With cash being used less and less in favor of plastic, it’s becoming even more important to own a credit card. With competition fierce between credit providers, there are now dozens of cards on the market to choose from. Each credit card is designed with a range of rates and features to appeal to a particular type of spender. It’s important to only apply for credit card that will suit you and your particular circumstances. Read on to find out what kind of spender you are, and what kind of credit card you should go for.
The occasional spender
You only use a credit card for emergencies or to shop once or twice a year in the sales. You like to have a credit card in your pocket, especially when you’re traveling abroad, where it acts as a financial cushion if you need it. However, you rigorously plan your finances and try to only spend what you have. You strive to pay off your credit card purchases within a month or two so that you don’t accumulate a balance over time. The best credit card for you is one with low or no interest rates.
You have the best of intentions, but despite this you almost always spend more than you earn in a month. You use your credit card to pay for a variety of items like restaurant bills, flights and entertainment, and you usually carry the balance forward each month. Because of this you should look for a card with a low APR with as few fees as possible. If the card offers instant discounts that’s a bonus, but make sure the discounts aren’t paid for with a big monthly fee.
The new spender
If you haven’t owned a credit card or taken out a loan before, you’ll usually have to start with credit building credit cards. These credit cards have a slightly higher annual rate of interest but they have a lower credit limit, meaning that you’ll be able to manage your spending and plan sensibly around your budget.

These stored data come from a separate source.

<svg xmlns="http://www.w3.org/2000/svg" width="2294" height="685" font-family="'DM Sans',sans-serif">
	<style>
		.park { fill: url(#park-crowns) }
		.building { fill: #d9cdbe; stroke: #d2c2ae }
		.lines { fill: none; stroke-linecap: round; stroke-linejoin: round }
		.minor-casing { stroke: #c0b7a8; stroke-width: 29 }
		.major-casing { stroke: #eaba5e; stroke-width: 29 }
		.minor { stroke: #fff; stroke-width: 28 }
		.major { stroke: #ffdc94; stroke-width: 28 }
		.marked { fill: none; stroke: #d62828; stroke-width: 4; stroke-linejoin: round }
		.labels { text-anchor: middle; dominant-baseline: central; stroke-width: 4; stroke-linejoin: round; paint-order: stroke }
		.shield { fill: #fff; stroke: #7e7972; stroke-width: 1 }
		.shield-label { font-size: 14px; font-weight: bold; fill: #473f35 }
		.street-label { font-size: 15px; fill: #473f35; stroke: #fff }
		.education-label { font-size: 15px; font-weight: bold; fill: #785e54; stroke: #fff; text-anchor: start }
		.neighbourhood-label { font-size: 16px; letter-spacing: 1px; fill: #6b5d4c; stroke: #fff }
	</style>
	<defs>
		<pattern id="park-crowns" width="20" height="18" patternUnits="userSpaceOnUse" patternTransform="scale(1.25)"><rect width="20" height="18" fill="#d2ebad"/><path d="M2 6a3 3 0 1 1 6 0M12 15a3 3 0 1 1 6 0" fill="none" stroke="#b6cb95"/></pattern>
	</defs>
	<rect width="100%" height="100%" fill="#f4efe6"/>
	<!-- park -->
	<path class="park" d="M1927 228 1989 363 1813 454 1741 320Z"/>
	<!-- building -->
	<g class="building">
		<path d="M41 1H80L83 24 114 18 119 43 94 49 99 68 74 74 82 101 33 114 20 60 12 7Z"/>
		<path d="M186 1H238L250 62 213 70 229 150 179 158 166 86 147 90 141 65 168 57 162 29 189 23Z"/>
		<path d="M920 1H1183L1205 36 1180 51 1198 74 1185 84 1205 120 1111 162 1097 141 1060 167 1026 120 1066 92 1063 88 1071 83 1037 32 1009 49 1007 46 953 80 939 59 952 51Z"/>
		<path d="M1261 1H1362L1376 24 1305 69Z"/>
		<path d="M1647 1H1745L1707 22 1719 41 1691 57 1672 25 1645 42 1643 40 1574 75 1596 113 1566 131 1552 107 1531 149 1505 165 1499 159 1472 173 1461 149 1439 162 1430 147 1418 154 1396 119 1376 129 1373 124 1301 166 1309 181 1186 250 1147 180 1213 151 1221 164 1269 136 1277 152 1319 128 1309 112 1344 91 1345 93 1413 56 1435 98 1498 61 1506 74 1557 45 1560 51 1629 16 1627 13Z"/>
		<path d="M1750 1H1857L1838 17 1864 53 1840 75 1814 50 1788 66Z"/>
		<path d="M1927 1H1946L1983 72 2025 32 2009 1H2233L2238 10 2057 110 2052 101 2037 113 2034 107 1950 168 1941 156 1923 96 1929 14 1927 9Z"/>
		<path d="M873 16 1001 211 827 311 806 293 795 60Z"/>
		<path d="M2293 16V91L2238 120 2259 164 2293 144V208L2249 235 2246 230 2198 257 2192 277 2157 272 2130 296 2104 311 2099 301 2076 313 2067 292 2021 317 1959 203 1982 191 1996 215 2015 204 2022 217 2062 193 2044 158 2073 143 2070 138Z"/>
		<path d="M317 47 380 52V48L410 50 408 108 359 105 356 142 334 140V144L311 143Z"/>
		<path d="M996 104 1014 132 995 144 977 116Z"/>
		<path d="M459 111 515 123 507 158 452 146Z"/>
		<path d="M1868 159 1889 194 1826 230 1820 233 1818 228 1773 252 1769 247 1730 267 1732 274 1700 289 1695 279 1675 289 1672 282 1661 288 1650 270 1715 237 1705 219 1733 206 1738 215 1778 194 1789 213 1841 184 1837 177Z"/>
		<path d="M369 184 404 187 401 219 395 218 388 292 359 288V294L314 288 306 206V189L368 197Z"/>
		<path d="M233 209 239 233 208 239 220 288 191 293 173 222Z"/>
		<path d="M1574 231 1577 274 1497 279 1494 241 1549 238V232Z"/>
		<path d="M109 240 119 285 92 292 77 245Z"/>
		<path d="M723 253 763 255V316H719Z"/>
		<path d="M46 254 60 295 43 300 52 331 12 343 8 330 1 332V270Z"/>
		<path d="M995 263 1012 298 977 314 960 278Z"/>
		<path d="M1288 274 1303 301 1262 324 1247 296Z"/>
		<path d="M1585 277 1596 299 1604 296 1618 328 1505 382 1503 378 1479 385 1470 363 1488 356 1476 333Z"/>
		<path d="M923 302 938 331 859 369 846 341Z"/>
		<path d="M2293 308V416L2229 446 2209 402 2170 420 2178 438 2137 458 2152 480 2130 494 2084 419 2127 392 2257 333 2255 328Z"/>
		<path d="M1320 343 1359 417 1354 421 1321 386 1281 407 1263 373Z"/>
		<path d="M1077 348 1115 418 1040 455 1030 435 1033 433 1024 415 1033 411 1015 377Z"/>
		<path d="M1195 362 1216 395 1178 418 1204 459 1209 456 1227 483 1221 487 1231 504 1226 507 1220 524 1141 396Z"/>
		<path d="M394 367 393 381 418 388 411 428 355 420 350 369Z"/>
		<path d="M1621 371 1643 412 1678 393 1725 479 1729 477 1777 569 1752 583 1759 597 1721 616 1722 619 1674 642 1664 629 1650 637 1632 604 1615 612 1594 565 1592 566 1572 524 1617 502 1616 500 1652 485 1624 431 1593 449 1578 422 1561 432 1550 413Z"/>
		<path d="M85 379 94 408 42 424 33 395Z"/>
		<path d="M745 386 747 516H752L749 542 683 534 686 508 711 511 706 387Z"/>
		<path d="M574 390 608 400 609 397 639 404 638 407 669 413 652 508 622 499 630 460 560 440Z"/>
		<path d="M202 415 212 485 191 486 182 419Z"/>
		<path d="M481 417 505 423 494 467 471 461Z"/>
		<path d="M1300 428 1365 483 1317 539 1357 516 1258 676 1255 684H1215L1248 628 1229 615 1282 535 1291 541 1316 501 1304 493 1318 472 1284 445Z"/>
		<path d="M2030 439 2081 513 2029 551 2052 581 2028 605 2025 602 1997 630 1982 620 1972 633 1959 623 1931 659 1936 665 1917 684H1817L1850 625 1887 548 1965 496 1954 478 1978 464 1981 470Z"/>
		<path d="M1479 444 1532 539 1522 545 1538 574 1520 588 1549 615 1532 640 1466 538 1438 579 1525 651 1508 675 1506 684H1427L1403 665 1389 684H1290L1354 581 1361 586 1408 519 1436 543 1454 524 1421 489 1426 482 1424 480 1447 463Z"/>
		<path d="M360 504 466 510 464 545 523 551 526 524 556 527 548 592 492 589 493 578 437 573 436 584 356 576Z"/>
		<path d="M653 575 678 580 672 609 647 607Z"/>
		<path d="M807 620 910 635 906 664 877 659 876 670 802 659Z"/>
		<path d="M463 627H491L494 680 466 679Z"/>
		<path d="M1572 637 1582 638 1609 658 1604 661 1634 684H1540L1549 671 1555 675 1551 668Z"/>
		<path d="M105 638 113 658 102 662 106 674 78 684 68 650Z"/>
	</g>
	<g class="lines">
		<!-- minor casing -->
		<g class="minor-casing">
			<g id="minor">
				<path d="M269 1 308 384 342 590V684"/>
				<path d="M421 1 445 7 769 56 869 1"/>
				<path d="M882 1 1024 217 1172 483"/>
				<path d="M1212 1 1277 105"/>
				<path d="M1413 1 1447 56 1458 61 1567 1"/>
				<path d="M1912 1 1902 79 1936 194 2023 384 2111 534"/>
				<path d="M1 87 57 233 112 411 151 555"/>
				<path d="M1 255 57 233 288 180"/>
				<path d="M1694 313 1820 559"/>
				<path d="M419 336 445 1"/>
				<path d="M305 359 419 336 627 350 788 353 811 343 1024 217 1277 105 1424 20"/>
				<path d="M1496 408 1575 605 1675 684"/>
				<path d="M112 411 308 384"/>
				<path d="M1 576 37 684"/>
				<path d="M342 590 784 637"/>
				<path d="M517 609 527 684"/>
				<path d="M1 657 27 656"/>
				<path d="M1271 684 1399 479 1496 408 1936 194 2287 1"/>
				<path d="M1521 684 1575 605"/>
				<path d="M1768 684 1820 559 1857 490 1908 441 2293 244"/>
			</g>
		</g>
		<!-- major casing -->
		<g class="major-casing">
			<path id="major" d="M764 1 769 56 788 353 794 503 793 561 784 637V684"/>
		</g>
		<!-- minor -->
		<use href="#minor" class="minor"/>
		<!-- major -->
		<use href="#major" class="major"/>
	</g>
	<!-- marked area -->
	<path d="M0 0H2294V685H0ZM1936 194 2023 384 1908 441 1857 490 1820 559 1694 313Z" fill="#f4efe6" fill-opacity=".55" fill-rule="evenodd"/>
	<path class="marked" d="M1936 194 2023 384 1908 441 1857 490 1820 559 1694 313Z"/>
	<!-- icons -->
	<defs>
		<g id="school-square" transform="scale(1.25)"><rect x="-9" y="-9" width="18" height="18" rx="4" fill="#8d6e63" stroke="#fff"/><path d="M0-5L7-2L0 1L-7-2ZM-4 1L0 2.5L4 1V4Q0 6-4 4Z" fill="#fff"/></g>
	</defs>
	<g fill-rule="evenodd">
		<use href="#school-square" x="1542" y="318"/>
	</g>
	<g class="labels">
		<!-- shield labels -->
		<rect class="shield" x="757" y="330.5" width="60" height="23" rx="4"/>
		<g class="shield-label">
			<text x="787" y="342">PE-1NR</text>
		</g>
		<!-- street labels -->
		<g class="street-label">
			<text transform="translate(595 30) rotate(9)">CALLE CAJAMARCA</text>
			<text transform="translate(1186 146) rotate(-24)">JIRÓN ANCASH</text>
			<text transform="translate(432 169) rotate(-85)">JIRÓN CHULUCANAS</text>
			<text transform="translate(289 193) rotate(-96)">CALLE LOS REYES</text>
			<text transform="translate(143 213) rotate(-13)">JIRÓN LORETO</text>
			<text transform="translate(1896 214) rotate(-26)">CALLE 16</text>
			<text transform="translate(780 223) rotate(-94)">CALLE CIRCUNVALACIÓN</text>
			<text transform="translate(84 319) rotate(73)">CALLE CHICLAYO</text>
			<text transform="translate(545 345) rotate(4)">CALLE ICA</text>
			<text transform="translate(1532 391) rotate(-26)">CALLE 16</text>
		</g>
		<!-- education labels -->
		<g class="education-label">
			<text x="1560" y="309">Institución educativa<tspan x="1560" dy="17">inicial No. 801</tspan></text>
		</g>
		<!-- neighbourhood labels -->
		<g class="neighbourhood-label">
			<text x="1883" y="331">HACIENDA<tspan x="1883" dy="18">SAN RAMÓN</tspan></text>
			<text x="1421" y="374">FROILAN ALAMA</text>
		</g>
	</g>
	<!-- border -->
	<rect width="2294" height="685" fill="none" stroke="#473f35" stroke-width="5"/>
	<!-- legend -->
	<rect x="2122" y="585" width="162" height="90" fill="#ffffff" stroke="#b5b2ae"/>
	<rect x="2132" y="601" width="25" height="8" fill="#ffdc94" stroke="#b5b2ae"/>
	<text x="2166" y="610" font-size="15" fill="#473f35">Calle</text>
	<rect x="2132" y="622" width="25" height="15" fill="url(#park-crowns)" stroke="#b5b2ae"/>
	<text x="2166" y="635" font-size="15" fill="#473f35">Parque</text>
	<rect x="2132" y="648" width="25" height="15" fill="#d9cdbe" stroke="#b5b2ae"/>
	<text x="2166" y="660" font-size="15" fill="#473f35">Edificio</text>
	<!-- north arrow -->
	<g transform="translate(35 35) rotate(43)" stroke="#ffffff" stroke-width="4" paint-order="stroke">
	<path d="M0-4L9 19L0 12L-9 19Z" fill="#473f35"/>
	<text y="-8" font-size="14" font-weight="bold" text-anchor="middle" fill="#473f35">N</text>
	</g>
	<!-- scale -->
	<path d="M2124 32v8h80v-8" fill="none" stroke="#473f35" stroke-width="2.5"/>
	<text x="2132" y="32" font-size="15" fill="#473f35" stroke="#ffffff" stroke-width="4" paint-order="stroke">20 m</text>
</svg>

Whether used by students or just people with a low or irregular income, these credit cards are often the first step towards building a solid credit profile.
The everyday spender
You whip out your credit card several times a day to pay for household items like groceries and petrol. But you also pay off your bill in full at the end of each month. In this sense, you use a credit card the way many people use a debit card, probably because you like the security that paying with a credit card offers, especially when making online transactions.